When he grew up, he remembered this and set out. One night he slept in a great plain where there was a large house. In the morning, he saw an ogress come and call to Snow-White-Fire-Red to let down her hair. When the ogress left, he called to her, and she, thinking it was her mother (as she called the ogress), let down her hair. He climbed it and told her his tale. She told him the ogress would eat him, and so she hid him and asked the ogress how she could escape, if she wanted to. The ogress told her that she would have to enchant all furniture to answer in her own voice, but that ogress would climb and find out in time, and so she would have to take seven balls of yarn and throw them down as the ogress caught up.
Snow-White-Fire-Red enchanted all the furniture, took the yarn, and fled with the prince. The ogress called to the furniture, and it answered until finally she climbed and discovered that the girl was gone. She chased after, calling to Snow-White-Fire-Red to turn around, which would have let her enchant her. Snow-White-Fire-Red threw down the yarn, and each ball impeded and injured her until she cursed the prince to forget Snow-White-Fire-Red as soon as his mother kissed him, and the orgress died.
The lovers went on, and the prince told Snow-White-Fire-Red that he would get her suitable clothing to appear at court. He forbade his mother to kiss him, but she came into his bedroom at night and kissed him while he slept, and he forgot Snow-White-Fire-Red.

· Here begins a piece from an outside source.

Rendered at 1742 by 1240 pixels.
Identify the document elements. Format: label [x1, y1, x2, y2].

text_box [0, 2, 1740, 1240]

An old woman took pity on Snow-White-Fire-Red and took her home. Snow-White-Fire-Red made marvelous things, and the old woman sold them. One day she told the old woman to get her scraps of cloth from the palace, and she dressed two doves that the old woman owned. The two birds flew to the palace, where everyone admired them, and the doves told the story of how the prince had won Snow-White-Fire-Red. He remembered and ordered the birds to be followed, and soon he and Snow-White-Fire-Red were married.